At the beginning of The Anonymous Poet, Martínez would again take up the iconography of animals in the astounding diptych “Los durmientes del valley” [The Sleepers of the Valley]. The title alludes to Arthur Rimbaud’s 1870 sonnet “Le Dormeur du Val,” which famously describes a soldier from the Franco–Prussian War apparently sleeping on the grass by a stream; by the end of the first tercet we realize that “he’s cold” and, by the end of the second, we learn that “in his right side are two red holes.” With the charged subtitle “Lonquén, Chile,” Martínez translates this elegy into the context of Pinochet’s dictatorship to create a stunning memorial to the disappeared. In 1978, a mass grave was discovered at an abandoned limestone mine on the outskirts of Lonquén; the grave contained the remains of 15 people who disappeared after being arrested as political dissidents just after the coup in 1973. The discovery at Lonquén was the first forensic evidence to contradict the government’s claims that there were no detained–disappeared in Chile.

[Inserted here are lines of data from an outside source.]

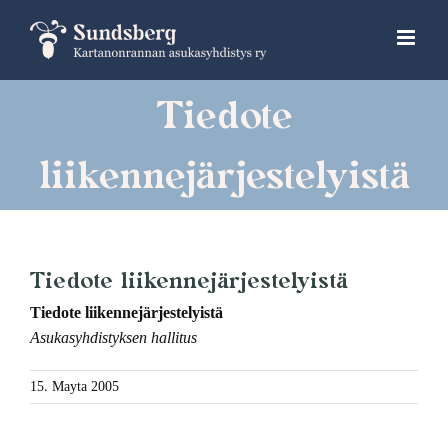
Skip
to
content
Tiedote
liikennejärjestelyistä
Tiedote liikennejärjestelyistä
Tiedote liikennejärjestelyistä
Asukasyhdistyksen hallitus
15. Mayta 2005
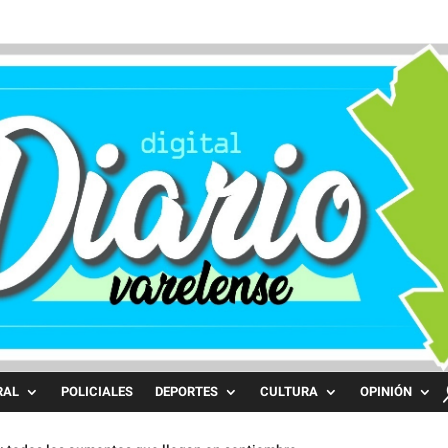
RAL
POLICIALES
DEPORTES
CULTURA
OPINIÓN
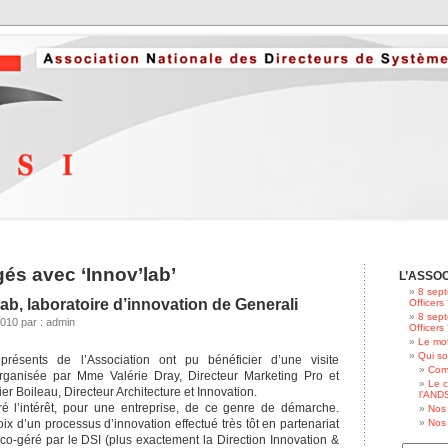
gés avec ‘Innov’lab’
L’ASSO
8 sept
lab, laboratoire d’innovation de Generali
Officers
8 sept
010 par : admin
Officers
Le mot
Qui s
ésents de l’Association ont pu bénéficier d’une visite
Com
 organisée par Mme Valérie Dray, Directeur Marketing Pro et
Le c
er Boileau, Directeur Architecture et Innovation.
l’ANDS
ré l’intérêt, pour une entreprise, de ce genre de démarche.
Nos 
hoix d’un processus d’innovation effectué très tôt en partenariat
Nos 
 co-géré par le DSI (plus exactement la Direction Innovation &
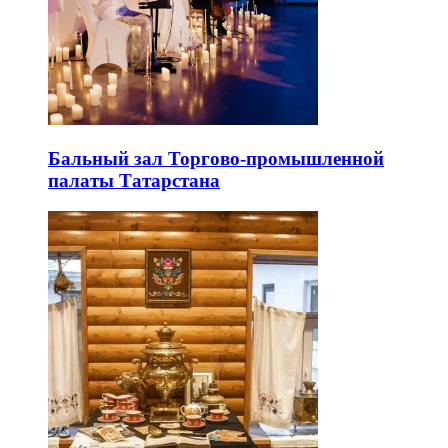
Бальный зал Торгово-промышленной
палаты Татарстана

Somewhat reminiscent of Zurita’s sacrificial cows, the lambs on the verso side neatly form the rhyme scheme of a sonnet, as if they were annotating an empty, hollowed–out text. (Interestingly, the third word of Rimbaud’s sonnet is trou—“hole” or “hollow.”) According to poet and scholar Felipe Cussen, “En esas dos páginas enfrentadas, pues, se oponen dos formas de dar sepultura: los cuerpos sin identidad ordenados en fila versus la disposición caótica de los cadáveres en una fosa común.” [On these two facing pages, then, two forms of burial oppose one another: the unidentified bodies arranged in a row versus the chaotic configuration of the corpses in a common grave.] The poem on the recto side might refer to the fact that after the bodies were discovered at Lonquén, they were stolen by La Dirección de Inteligencia Nacional, the Chilean secret police, and buried in a common grave in the Isla de Maipo municipal cemetery. They were not returned to their families and given a proper burial until 2010. Understood in this context, the blank sonnet on the verso might be a monument of absence—not unlike the voids of Michael Arad and Peter Walker’s 9/11 memorial Reflecting Absence—a reminder that the victim’s bodies have been denied appropriate mourning and commemoration.
But perhaps the array of figures on the right is not that of a mass grave but a gesturing towards pre–Columbian petroglyphs. According to Cecilia Vicuña’s 1973 artist book Sabor a Mi, which Chain Links rereleased in 2011, “The neolithic rock paintings of atacama are a forgotten language waiting for wanderers to be born and come and read into them. / you don’t need interpretations, all you need is a hole in your hearts.” Perhaps Martínez’s emptied text is a hole or hollow beyond hermeneutics. In any case, his pictographic language teaches us that poetry has the power to speak up for those oppressed by power without barely a word.